- What is needed -
Please return all of the records verbatim, with the pictures omitted.

- Data -
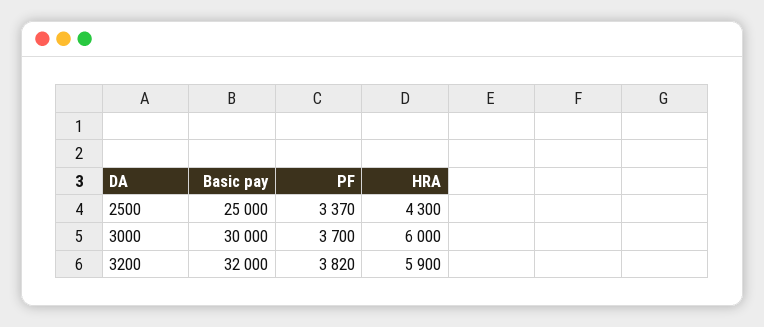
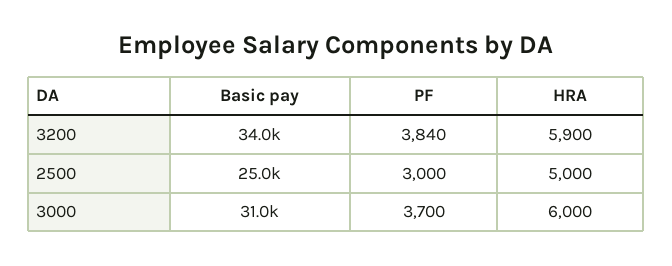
PF, 2500: 3370 -> 3000
HRA, 2500: 4300 -> 5000
Basic pay, 3000: 30000 -> 31000
Basic pay, 3200: 32000 -> 34000
PF, 3200: 3820 -> 3840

- Your solution -
PF, 2500: 3370 -> 3000
HRA, 2500: 4300 -> 5000
Basic pay, 3000: 30000 -> 31000
Basic pay, 3200: 32000 -> 34000
PF, 3200: 3820 -> 3840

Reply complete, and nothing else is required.